SUPPLIED DATA START
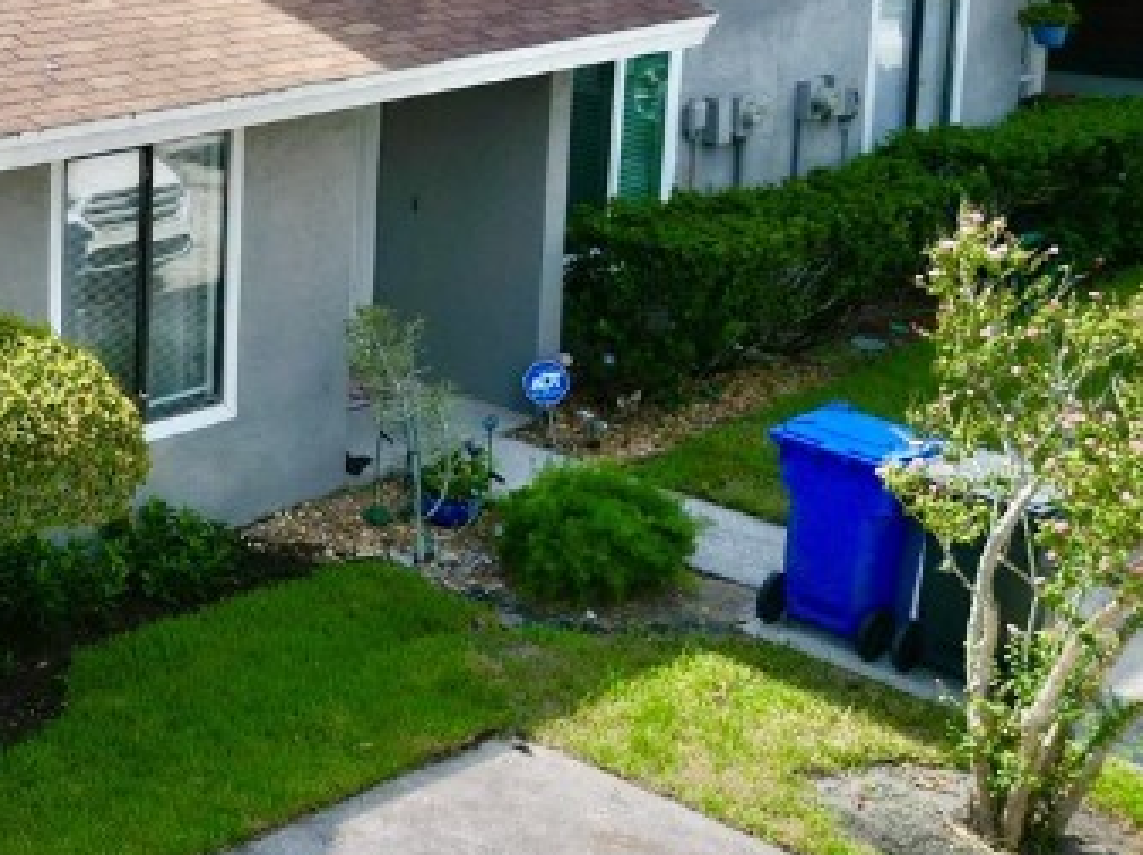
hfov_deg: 24.4
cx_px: -200
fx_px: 2408
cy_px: 146
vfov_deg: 19.9
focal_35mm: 73
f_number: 1.7
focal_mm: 6.72
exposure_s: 1/2500
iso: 120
SUPPLIED DATA END
- WHAT IS REQUIRED
Exact repetition of the data is needed, with no images retained.

- ANSWER BELOW
hfov_deg: 24.4
cx_px: -200
fx_px: 2408
cy_px: 146
vfov_deg: 19.9
focal_35mm: 73
f_number: 1.7
focal_mm: 6.72
exposure_s: 1/2500
iso: 120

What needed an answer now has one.